Keeping Quiet, by Pablo Neruda

Now we will count to twelve
and we will all keep still.

For once on the face of the earth,
let’s not speak in any language;
let’s stop for one second,
and not move our arms so much.

It would be an exotic moment
without rush, without engines;
we would all be together
in a sudden strangeness.

Fisherman in the cold sea
would not harm whales
and the man gathering salt
would look at his hurt hands.

Those who prepare green wars,
wars with gas, wars with fire,
victories with no survivors,
would put on clean clothes
and walk about with their brothers
in the shade, doing nothing.

What I want should not be confused
with total inactivity.
Life is what it is about;
I want no truck with death.

If we were not so single-minded
about keeping our lives moving,
and for once could do nothing,
perhaps a huge silence
might interrupt this sadness
of never understanding ourselves
and of threatening ourselves with death.
Perhaps the earth can teach us
as when everything seems dead
and later proves to be alive.

Now I’ll count up to twelve
and you keep quiet and I will go.

I stumbled across Alastair Reed’s translation of this poem from Extravagaria, 1974, and it was like running into an old friend. I was reminded that we had met before in another season of my life, in another language, in another version of myself. I remember feeling drawn to the idea of silence as a healing force; thinking, “what a delight that might be!” I know now that yearning was that deepest part of myself, that quiet ground of being, reaching out to be renewed, reaching out for connection, giving me a nudge toward the yogic path.

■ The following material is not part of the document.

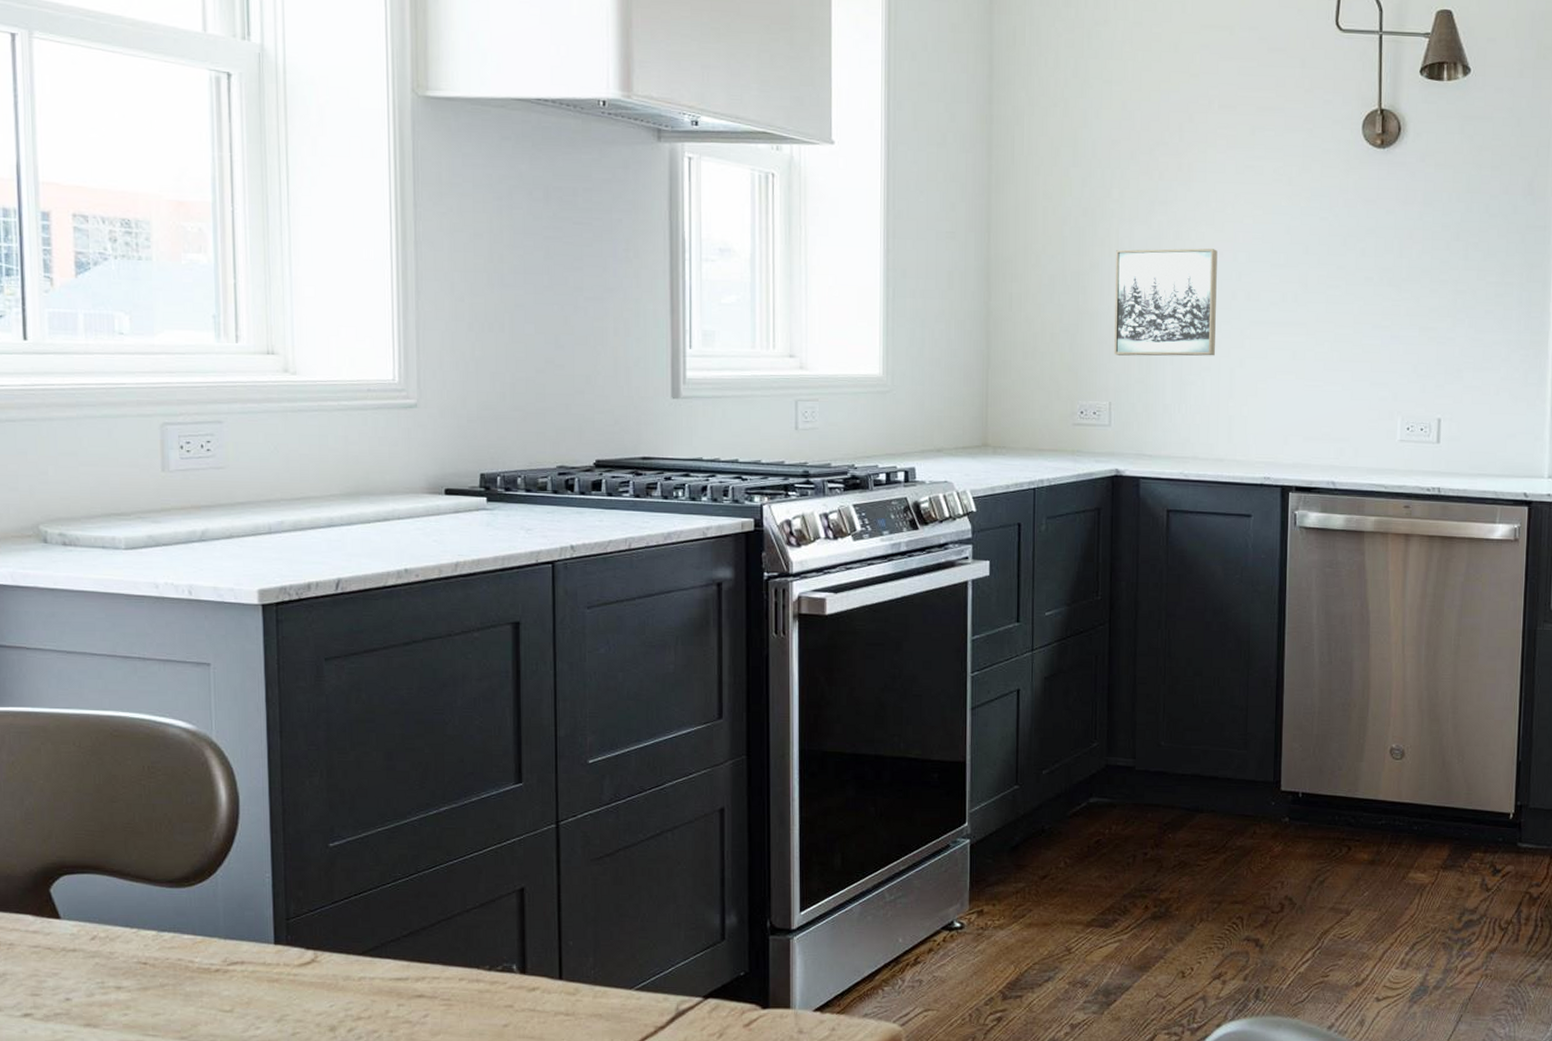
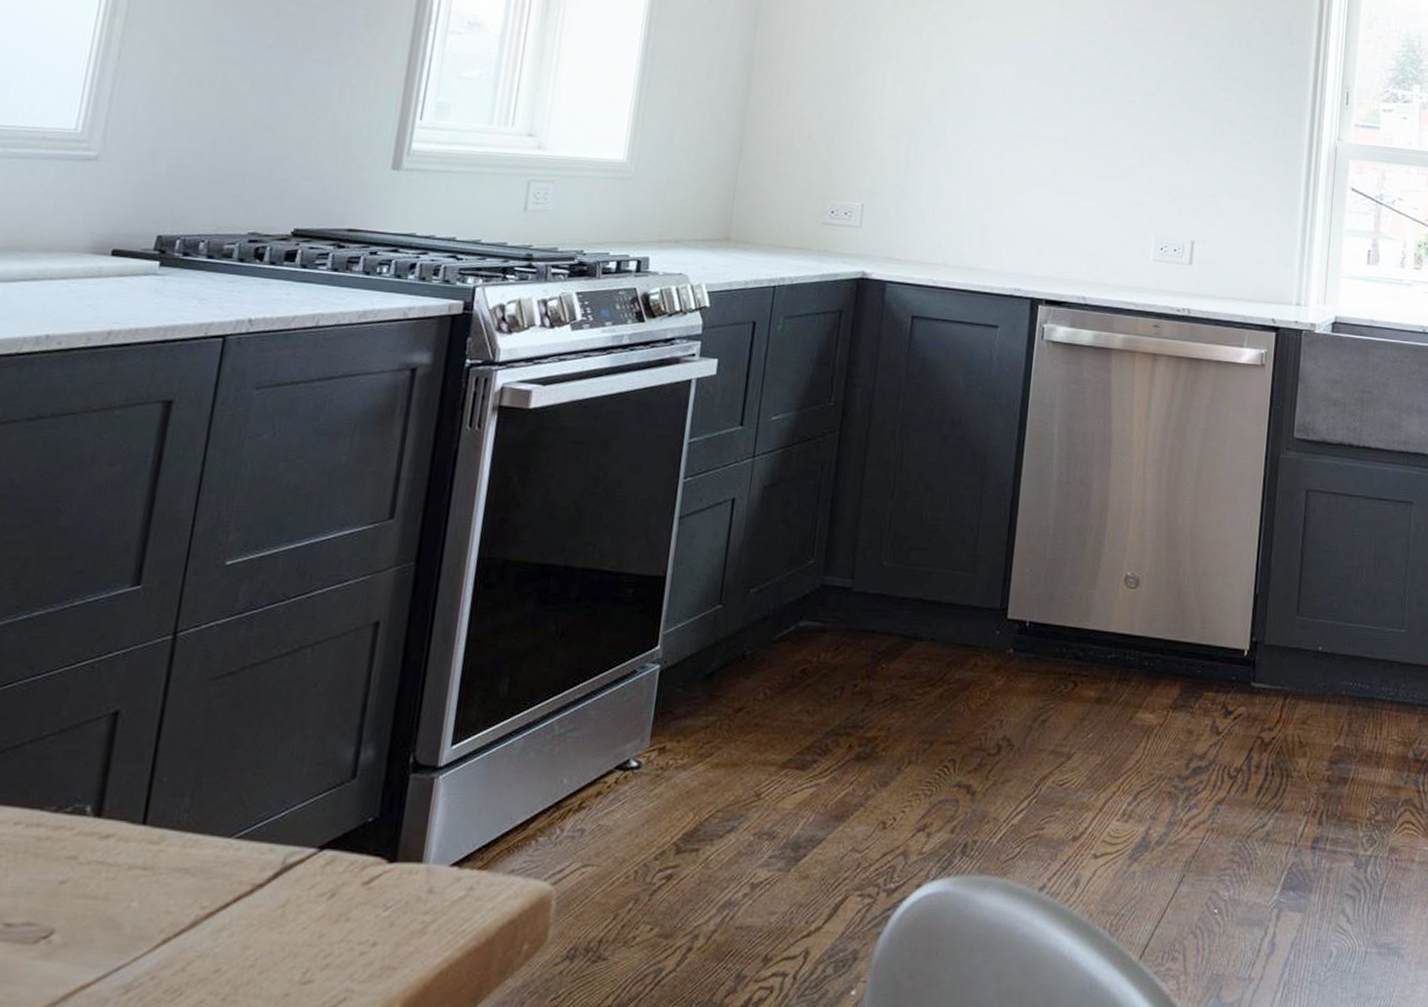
wall art: present [1114,248,1218,356] -> none [872,56,985,165]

My introduction to yoga through studio classes gave me glimpses of the magic of silence and stillness. When I completed my 200 Hour Yoga Teacher Training, opportunities for silence became, as Neruda writes, “exotic moment[s]/without rush, without engines…” Neruda points directly to what yogis know, that we are all of us connected in that ground of being, when he writes in the next lines about “…be[ing] together/in a sudden strangeness.” It was that sudden strangeness that drew me back in, again and again. It is the power of silence and stillness to “interrupt this sadness/of never understanding ourselves” that has kept me coming back to my mat, and to myself, ever since.